A couple of jacks I've fostered - 

Kipper









Meg









JR's are not little dogs, they may be small, but I found they needed the same amount of exercise as a lab sized dog, they're full of beans!!


----------



## Shell195 (May 31, 2007)

I love JRT:flrt:I had a Jack x cavalier and he was the best dog ever, he looked like a wirehaired Jack but had the Cavalier tempermant just with more brains. My friend had his sister who looked more like a Cav but had the JRT tempermant and was the best ratter ever.
Murdock used to make his bed then pull the covers over himself:flrt:


----------



## Rach1 (May 18, 2010)

he is mine...
he is 9 now and was the first dog i ever owned and the first dog me and Joel got.
his name is Ridley (after ridley scott the director) and he is a long legged jack.


























i'll be honest, he looks better after a ggod hair cut! LOL


----------



## geckocrazy14 (Mar 10, 2011)

This is Keira, my 6 month old little shit! Lol, she's a bugga, but I love her I suppose!! Ha. I bought her from a farm, no vaccines, no worming, full of fleas. Hasn't been bred right (feet are very turned outwards, tails too short, etc.. Felt sorry for her so paid £200 for her! Crazy, I know.. But anyway, here she is. 

















That's my little cutie! <3


----------



## Rach1 (May 18, 2010)

LOL...

My OH always says his first dog when he lived at home came with free fleas...


----------



## geckocrazy14 (Mar 10, 2011)

Haha free fleas!

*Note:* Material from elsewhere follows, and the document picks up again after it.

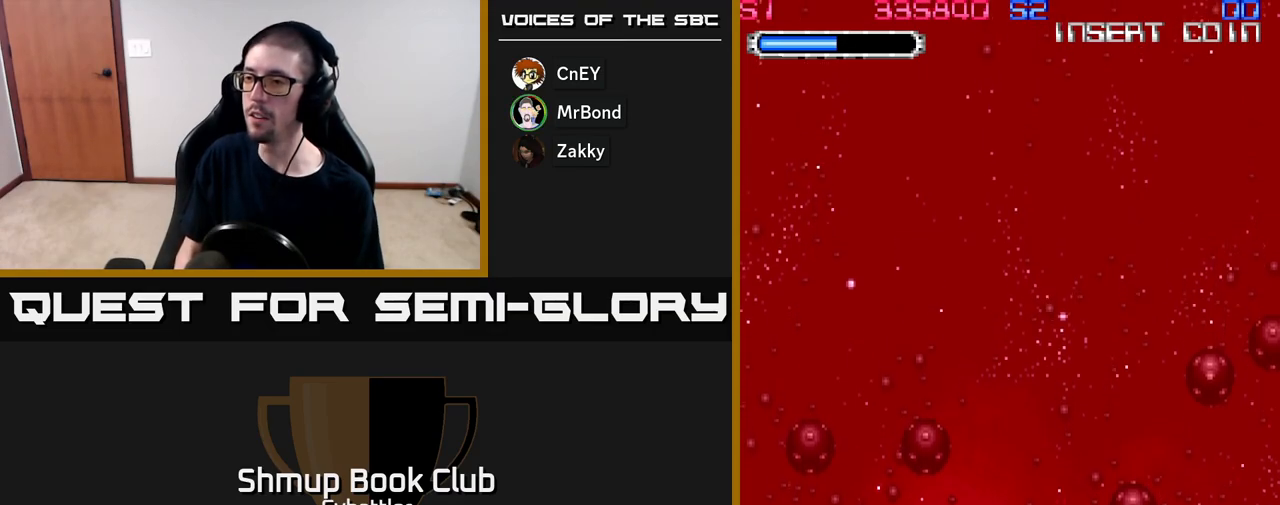
{"buttons": ["DPAD_UP"], "right_stick": "center", "events": [[117, "DPAD_LEFT", "up"], [150, "DPAD_RIGHT", "down"], [183, "A", "up"], [183, "DPAD_UP", "down"], [467, "DPAD_RIGHT", "up"]]}
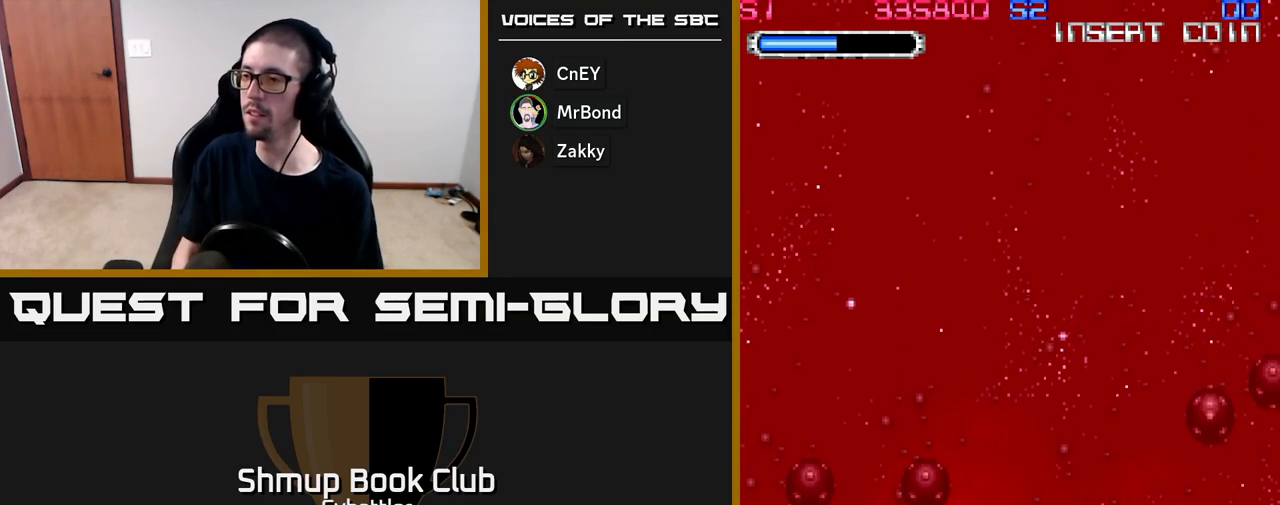
{"buttons": ["DPAD_DOWN", "DPAD_LEFT"], "right_stick": "center", "events": [[83, "DPAD_LEFT", "down"], [150, "DPAD_UP", "up"], [383, "X", "down"], [417, "DPAD_DOWN", "down"], [467, "X", "up"]]}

Lol


----------



## Rach1 (May 18, 2010)

not funny when you have to get rid of them tho...

our dog has biffed feet too... kinda turned in and looks like he is walking on his tip toes...


----------



## geckocrazy14 (Mar 10, 2011)

Tell me about it! 

Aww


----------



## bosshogg (Nov 19, 2006)

we've had JR all my life on the farm or working ones at home, at the moment we have blanker who is due to have a litter very soon  

she is a brilliant ratter and a very loyal house dog we are keeping two, the stud owner is having two as he loves blanker and wants two from her lines and one is booked 

here's my gorgeous girl 









and one of her fat stomach


----------



## verity123 (Sep 1, 2010)

eeekk a thread right up my street! 
geckocrazy14- i have 'rescued' 2 out of the three of mine, the youngest has a docked tail which is obviously illegal. we are also not 100% on what he is but he definately has JRT in him lol. i love my doggies more than anything :flrt:
brown one is charlie (JRTxyorkie), white is bailey and black is max ( the youngest)


----------



## Rach1 (May 18, 2010)

what a threesome...i suspect they can be trouble when they want!
LOL
the little brown one looks like he has a mane!


----------



## verity123 (Sep 1, 2010)

indeed they can, egged on by each other to do naughty stuff! my mum says he looks like a clown with a ruffle neck thing, i say its because hes a lion really:2thumb:
i just noticed the sock in the pic.... no doubt it was clean and out of the fresh washing as they seem to have a thing about stealing socks:devil:


----------



## Rach1 (May 18, 2010)

yup our beagle used to steal washing too. (sorry i know this is the terrier thread)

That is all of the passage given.